Não é visto de forma surpreendente que, nessas circunstâncias, os cartistas utilizam as medidas mais incomuns; o seu líder, o famoso Feargus O'Connor, acabou de anunciar que irá, em breve, para a Escócia, onde ele convocará encontros em todas as cidades e coletará assinaturas para a petição nacional do People’s Charter, que será mandada para o próximo Parlamento. Ao mesmo tempo, ele anunciou que, antes da abertura do Parlamento, a imprensa cartista será ampliada com a adição de um jornal diário, o Democrat.(4)

Deve ser relembrado que nas últimas eleições, o Sr. Harvey, o editor-chefe do The Northern Star, foi nomeado como o candidato cartista por Tiverton, uma cidade que é representada no Parlamento pelo Lorde Palmerston, o Secretário de Assuntos Exteriores. O Sr. Harney, que ganhou na consulta pública, decidiu se retirar quando Lorde Palmerston solicitou um pleito.(5) Agora, algo aconteceu que nos mostra como os sentimentos dos habitantes de Tiverton diferem daqueles representados pelo pequeno número de eleitores parlamentares. Havia uma vaga no conselho municipal; os eleitores municipais, uma classe mais numerosa do que a dos eleitores parlamentares, deu o lugar vago ao Sr. Rowcliffe, a pessoa que propôs o Sr. Harney nas eleições. Além disso, os cartistas estão se preparando por toda a Inglaterra para as eleições municipais que acontecerão por todo o país no começo de Novembro.

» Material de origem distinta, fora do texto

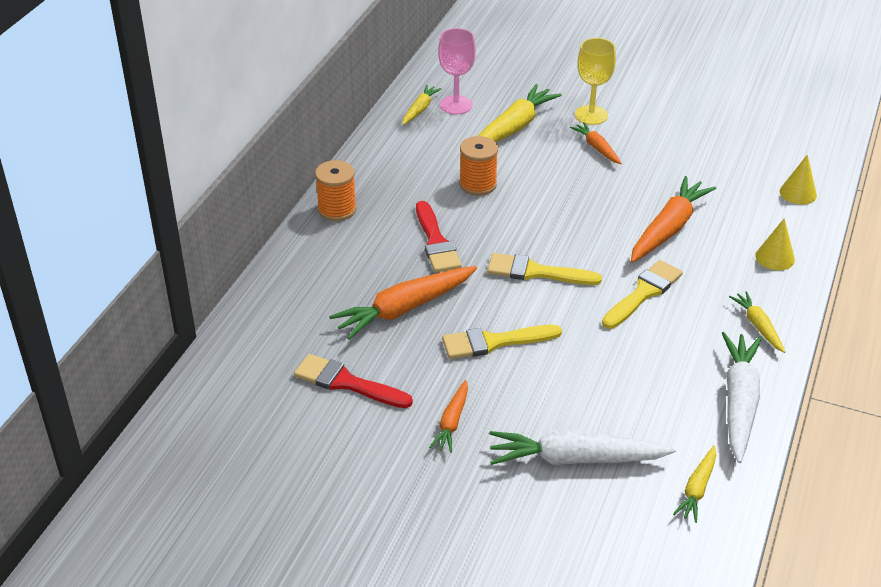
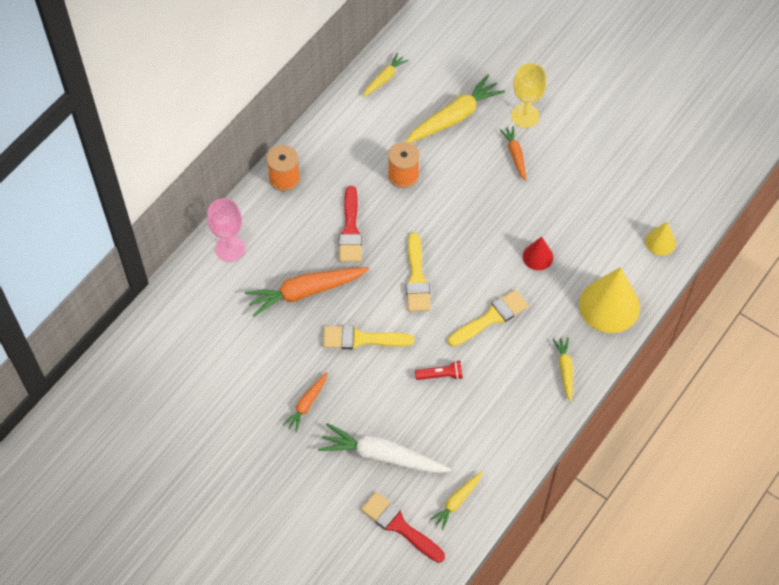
camera: 15 degrees right, 20 degrees up
red brush [294,354,413,408] -> red brush moved to [361,492,445,563]
pink goblet [438,28,476,115] -> pink goblet moved to [207,198,245,262]
yellow brush [487,253,602,285] -> yellow brush turned 120 degrees counterclockwise [406,232,431,312]
orange carrot [631,176,716,263] -> red cone [523,237,553,270]
white carrot [722,332,762,463] -> none
yellow cone [755,218,795,270] -> yellow cone [579,267,640,333], size x1.94
none -> red flashlight [415,360,463,380]

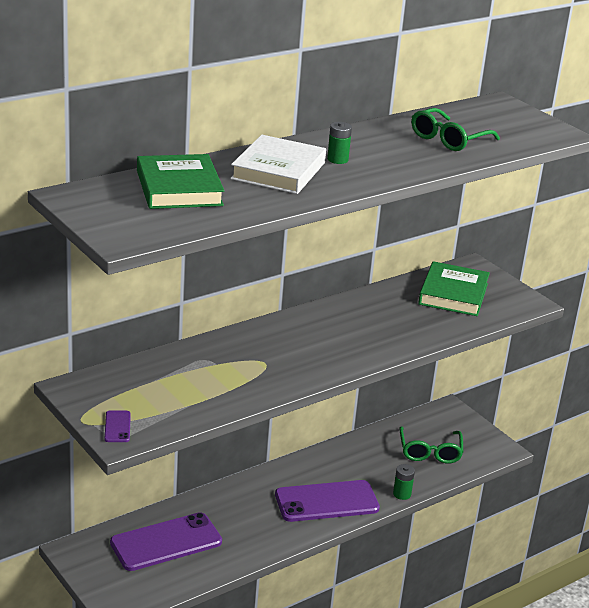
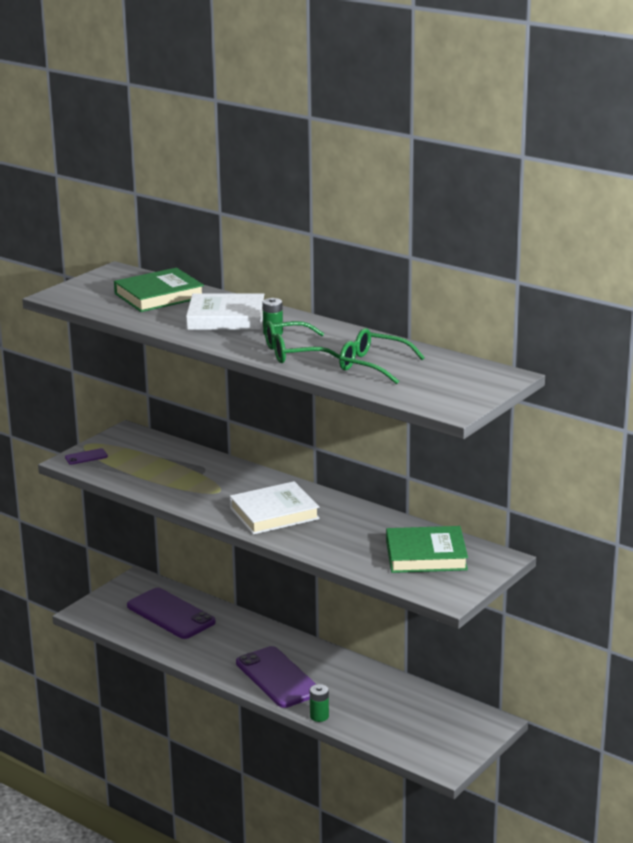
camera: 75 degrees right, 5 degrees down
green glasses [399,426,463,464] -> green glasses moved to [265,321,340,363]
none -> white book [229,481,320,534]

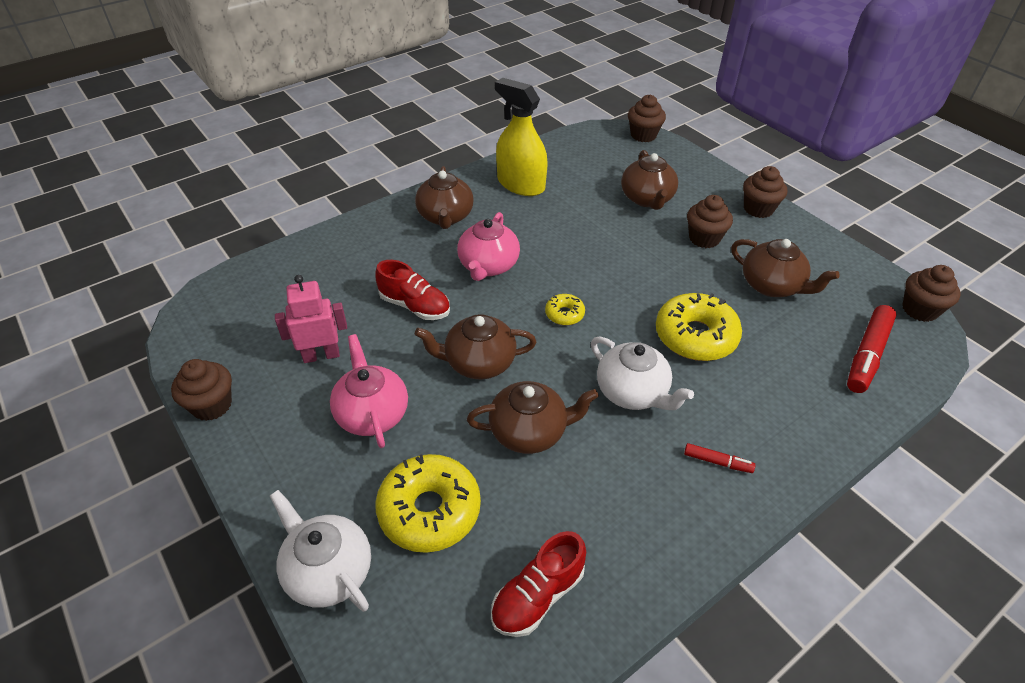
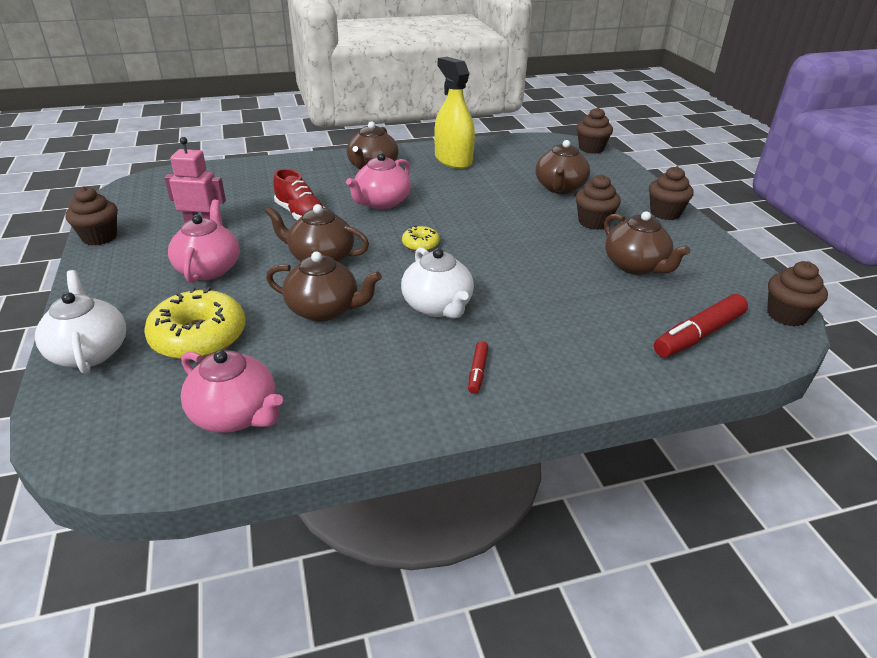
camera: 20 degrees right, 10 degrees down
red shoe [491,531,586,637] -> pink teapot [181,350,283,433]
yellow donut [656,293,742,361] -> none
red marker [684,443,755,473] -> red marker turned 60 degrees clockwise [468,341,488,394]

Mas vamos voltar agora para o maior distrito industrial inglês, Lancashire, uma parte do país que sofreu com o peso da estagnação industrial mais do que qualquer outra. A situação em Lancashire é alarmante no seu mais alto grau. A maioria das fábricas já pararam inteiramente e aquelas que ainda estão operando contratam seus trabalhadores por apenas dois ou três dias por semana. Mas isso não é tudo: os industriais de Ashton, uma cidade muito importante para a indústria do algodão, anunciou a seus trabalhadores que, em uma semana, eles irão reduzir os salários em 10%. Essas notícias, que estão causando alarme entre os trabalhadores, estão se espalhando pelo país. Alguns dias depois disso, um encontro de delegados dos trabalhadores de todo o país foi sediado em Manchester; esse encontro resolveu enviar uma comissão para os patrões para convencê-los a não prosseguirem com a redução ameaçada e, se essa comissão não alcançasse nenhum resultado, seria anunciado uma greve de todos os trabalhadores empregados na indústria de algodão de Lancashire. Essa greve, junto com a greve dos metalúrgicos e mineiros de Birmingham que já foi iniciada, não falharia em adquirir as mesmas dimensões alarmantes que foram sinalizadas pela última greve geral, aquela de 1842.(7)  Ela poderia se transformar muito bem em algo mais ameaçador para o governo.

Ao mesmo tempo, uma Irlanda faminta está balançando nas mais terríveis convulsões. As workhouses estão repletas de mendigos, os decadentes proprietários de terra estão se recusando a pagar a Taxa dos Pobres, e os famintos se reúnem aos milhares para espoliar os celeiros e galpões de gado dos fazendeiros e até dos padres católicos, que eram sagrados para eles há pouco tempo.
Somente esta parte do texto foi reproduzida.